- [EXERCISE INPUTS]
===

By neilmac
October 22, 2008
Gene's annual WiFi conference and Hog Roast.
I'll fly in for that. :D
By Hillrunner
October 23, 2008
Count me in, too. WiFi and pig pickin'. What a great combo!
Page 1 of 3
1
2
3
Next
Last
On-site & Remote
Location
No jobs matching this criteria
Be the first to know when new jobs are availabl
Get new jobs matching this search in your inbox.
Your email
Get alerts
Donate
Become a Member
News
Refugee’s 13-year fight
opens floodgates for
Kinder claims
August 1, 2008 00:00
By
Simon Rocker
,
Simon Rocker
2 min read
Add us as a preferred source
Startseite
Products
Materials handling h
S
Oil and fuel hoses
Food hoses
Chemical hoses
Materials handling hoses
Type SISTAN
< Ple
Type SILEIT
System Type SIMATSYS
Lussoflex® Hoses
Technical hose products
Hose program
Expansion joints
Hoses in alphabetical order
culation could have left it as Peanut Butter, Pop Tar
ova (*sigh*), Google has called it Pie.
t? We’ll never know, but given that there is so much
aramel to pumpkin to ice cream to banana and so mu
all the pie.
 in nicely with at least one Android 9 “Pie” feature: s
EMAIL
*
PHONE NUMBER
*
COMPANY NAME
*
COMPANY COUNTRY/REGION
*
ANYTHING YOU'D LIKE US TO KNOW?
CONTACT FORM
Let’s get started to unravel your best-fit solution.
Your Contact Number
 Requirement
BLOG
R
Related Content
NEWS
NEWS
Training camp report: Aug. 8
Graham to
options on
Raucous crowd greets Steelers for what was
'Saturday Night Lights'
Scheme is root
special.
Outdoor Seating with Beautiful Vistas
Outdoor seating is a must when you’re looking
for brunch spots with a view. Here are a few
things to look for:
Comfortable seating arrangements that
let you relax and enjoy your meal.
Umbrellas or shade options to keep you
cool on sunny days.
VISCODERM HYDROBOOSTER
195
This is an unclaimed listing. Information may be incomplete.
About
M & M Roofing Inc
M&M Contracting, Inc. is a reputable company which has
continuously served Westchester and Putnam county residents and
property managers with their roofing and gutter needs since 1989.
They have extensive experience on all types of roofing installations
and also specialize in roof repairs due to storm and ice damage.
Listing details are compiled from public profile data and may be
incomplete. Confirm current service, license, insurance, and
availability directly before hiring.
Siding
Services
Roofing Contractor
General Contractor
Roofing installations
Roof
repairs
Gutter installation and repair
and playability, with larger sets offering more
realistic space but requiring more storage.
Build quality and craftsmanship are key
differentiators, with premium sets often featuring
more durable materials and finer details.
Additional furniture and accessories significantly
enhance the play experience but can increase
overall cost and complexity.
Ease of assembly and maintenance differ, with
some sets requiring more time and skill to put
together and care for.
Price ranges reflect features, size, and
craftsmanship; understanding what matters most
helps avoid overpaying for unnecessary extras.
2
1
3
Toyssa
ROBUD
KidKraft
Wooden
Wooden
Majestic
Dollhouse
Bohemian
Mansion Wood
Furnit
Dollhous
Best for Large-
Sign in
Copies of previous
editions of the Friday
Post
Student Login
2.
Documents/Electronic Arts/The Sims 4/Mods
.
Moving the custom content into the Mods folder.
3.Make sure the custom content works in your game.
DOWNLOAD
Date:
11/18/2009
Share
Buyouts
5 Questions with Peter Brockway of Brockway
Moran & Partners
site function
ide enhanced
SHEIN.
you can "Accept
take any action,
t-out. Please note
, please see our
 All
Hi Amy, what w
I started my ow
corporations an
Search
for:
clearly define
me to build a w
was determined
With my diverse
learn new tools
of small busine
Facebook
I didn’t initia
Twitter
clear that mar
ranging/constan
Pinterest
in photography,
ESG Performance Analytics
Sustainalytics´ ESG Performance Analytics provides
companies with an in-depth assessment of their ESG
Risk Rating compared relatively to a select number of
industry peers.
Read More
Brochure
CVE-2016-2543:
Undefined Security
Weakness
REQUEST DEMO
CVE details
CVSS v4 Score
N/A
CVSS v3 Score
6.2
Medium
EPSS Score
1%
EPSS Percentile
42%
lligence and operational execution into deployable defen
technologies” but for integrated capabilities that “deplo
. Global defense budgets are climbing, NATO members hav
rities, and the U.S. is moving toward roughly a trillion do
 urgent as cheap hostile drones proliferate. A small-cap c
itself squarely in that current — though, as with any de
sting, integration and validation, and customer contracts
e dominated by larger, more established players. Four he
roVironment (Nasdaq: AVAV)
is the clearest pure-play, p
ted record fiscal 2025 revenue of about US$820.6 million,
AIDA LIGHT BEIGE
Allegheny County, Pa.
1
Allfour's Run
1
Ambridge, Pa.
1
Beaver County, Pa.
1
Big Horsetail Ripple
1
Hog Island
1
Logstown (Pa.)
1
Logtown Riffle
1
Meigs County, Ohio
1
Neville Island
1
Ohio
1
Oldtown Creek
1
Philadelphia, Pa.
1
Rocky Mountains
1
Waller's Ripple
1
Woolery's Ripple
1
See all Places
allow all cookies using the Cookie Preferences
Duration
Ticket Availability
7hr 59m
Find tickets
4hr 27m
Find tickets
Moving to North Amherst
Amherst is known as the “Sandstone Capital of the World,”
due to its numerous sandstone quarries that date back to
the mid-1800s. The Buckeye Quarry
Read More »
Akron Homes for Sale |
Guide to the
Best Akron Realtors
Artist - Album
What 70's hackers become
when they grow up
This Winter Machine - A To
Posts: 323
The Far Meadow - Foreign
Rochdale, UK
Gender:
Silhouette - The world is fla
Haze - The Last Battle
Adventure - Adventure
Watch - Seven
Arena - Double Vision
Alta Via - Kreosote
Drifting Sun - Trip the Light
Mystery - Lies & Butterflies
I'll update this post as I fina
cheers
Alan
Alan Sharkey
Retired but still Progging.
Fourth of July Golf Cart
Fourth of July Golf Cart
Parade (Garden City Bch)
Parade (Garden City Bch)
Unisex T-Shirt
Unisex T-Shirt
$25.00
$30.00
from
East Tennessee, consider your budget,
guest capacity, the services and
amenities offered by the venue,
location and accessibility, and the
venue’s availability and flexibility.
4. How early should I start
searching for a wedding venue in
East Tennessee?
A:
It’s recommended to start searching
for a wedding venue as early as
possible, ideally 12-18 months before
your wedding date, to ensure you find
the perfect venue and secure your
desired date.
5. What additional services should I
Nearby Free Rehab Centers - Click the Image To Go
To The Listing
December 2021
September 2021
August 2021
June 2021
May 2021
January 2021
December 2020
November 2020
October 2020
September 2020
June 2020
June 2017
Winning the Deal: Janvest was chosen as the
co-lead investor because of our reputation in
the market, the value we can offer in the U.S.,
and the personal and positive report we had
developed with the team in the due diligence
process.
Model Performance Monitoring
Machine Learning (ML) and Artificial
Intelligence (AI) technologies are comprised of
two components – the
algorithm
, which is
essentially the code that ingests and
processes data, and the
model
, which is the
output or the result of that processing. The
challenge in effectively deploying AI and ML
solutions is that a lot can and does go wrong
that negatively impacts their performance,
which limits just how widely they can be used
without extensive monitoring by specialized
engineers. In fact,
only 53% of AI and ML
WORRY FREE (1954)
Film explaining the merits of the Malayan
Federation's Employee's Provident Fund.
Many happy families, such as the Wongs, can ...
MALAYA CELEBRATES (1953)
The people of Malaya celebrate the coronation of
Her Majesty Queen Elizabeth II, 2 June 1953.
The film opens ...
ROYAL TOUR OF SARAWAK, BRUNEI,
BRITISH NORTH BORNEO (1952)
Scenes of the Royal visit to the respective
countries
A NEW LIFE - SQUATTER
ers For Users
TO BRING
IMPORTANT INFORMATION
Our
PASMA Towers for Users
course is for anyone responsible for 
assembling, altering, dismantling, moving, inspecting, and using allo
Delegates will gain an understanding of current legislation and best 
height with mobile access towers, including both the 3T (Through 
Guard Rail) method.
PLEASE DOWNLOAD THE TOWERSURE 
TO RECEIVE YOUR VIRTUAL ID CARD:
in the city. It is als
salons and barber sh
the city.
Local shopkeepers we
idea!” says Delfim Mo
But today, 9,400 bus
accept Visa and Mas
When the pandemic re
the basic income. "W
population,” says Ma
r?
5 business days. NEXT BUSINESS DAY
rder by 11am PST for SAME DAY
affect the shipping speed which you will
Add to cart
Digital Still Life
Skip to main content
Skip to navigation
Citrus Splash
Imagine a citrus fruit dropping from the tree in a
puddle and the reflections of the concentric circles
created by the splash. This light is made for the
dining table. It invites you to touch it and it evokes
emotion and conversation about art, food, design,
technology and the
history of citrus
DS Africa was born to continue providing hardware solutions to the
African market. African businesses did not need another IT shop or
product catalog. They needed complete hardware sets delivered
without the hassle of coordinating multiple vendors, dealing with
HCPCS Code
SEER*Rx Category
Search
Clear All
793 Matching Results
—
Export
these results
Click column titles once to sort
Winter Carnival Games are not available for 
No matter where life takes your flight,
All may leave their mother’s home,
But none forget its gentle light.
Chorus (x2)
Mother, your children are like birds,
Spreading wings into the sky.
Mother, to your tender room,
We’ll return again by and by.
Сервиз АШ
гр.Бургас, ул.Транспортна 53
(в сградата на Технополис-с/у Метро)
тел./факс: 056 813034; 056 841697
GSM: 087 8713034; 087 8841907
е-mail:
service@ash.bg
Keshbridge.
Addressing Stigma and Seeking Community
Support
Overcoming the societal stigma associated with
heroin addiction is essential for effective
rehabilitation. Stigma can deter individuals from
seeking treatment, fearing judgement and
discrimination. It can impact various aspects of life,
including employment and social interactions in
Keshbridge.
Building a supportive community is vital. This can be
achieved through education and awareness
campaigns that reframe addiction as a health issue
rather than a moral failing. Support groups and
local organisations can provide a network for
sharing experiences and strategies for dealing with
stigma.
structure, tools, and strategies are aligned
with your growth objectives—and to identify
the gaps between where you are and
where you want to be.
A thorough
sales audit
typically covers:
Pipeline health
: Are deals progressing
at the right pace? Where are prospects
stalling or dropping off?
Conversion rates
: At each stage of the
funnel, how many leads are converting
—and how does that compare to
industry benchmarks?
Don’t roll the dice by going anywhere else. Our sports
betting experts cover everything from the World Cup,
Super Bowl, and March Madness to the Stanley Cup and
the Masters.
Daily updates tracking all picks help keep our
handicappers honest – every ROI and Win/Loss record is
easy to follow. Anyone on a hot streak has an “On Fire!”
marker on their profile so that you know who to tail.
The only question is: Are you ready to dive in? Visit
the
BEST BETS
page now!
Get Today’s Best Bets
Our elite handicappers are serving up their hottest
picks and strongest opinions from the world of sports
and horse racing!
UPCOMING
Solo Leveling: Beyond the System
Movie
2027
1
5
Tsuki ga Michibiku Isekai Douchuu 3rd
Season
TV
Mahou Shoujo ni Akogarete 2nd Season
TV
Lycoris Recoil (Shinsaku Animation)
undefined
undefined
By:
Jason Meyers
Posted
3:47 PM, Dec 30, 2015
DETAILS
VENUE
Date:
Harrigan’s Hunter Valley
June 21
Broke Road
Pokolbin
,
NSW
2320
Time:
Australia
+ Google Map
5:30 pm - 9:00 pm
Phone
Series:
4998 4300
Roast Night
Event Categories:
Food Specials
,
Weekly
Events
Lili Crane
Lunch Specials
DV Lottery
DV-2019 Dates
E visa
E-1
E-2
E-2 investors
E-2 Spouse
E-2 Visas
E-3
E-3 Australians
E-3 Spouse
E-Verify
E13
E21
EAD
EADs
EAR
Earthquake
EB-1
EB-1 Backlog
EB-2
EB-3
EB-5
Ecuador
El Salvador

===

Taking the records above, retype every line from the one with "WORRY FREE (1954)" down to the one with "course is for anyone responsible for", exactly and with nothing else.

- [ANSWER TO THIS PROBLEM]
WORRY FREE (1954)
Film explaining the merits of the Malayan
Federation's Employee's Provident Fund.
Many happy families, such as the Wongs, can ...
MALAYA CELEBRATES (1953)
The people of Malaya celebrate the coronation of
Her Majesty Queen Elizabeth II, 2 June 1953.
The film opens ...
ROYAL TOUR OF SARAWAK, BRUNEI,
BRITISH NORTH BORNEO (1952)
Scenes of the Royal visit to the respective
countries
A NEW LIFE - SQUATTER
ers For Users
TO BRING
IMPORTANT INFORMATION
Our
PASMA Towers for Users
course is for anyone responsible for 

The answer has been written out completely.